As we all recall, each successive mayor has made commitments that, upon their departure, soon get relegated to the back burner. Some of that is inevitable: Politics is all about having the power to set one's own plans into motion.

But one would hope that some ideas and specific projects with merit get fulfilled, even when their originators move on.

There is reason to hope that they can in this case.

First, the plan itself. There's a lot to like about a blueprint that surveys the technology and embraces it as a means to recapture a traditional ethic: the ahupua'a concept of sustenance. Every ahupua'a, or mountain-to-sea land division of ancient Hawai'i, was managed as if it was self-reliant. Produce your own food, take care of your own waste.

The goals and benchmarks of this plan attempt to do the same, but within an islandwide setting. Just a few of the highlights:

  • Energy: Reduce electricity consumption in city buildings by 10 percent over 10 years, to be achieved through energy-conserving building practices and using renewable energy where possible.

  • Transportation: Increase the use of biodiesel and hybrid vehicles in buses and city fleet vehicles. Complete the bikeway master plan by next September. Complete plans and design of the fixed-guideway transit system, with a 2009 groundbreaking.

  • Waste recovery: Expand the use of "biosolids" composted from sewage sludge. Provide air pollution control for H-Power, adding a new waste-to-energy facility by 2011. Generate electricity from landfill methane by early 2009. Expand recycling efforts through the curbside recycling initiatives.

  • Water conservation: Cut water loss from 12 percent to under 10 percent in the water distribution system. Use recycled water where possible in irrigation and H-Power. Install water-conserving appliances in city facilities.

    The plan also includes provisions for watershed protection, soil conservation and reforestation. It can be read through the "21st Century Ahupua'a" link on the mayor's Web site (http://honolulu.gov/mayor/).

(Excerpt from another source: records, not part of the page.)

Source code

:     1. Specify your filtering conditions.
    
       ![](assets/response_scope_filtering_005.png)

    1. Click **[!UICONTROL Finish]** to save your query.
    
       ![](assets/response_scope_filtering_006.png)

    That link also leads you to a site, currently under development, that will be dedicated to the city sustainability plan. The leaders of the task force — a coalition of professionals from various city departments — say the site will be a centerpiece in their effort to invite public comment and participation in the plan.

    The plan was born in part out of a national movement by city governments to adopt such environmental blueprints. Development of this one began in 2005, after the U.S. Conference of Mayors.

    It also bears some influence of the Hawai'i 2050 Sustainability Task Force, which included three of Hannemann's appointees.

    The question: Will it live beyond 2010, which is the latest that Hannemann can remain in office?

    City officials say it will. Many of its task force members are civil servants, not political appointees, so the hope is that their expertise will remain as the foundation for continued work.

    A youth council also will be established so that the next generation will become vested in the sustainability campaign.

    The statewide Sustainability Council, a component of the soon-to-be-released draft of the 2050 Plan, should be established by state law in the next legislative session. This body will include city participation and can help keep the Honolulu initiatives going.

    However, it's a grassroots environmentalism, not any single government's push, that caused the resurgent interest in global warming and renewable energy at the national level. Once the ideas catch fire locally, it will be the politically foolish mayor of the future who would dare to snuff it out. In the final analysis, it will be citizen participation that provides the fuel sustaining all of the above.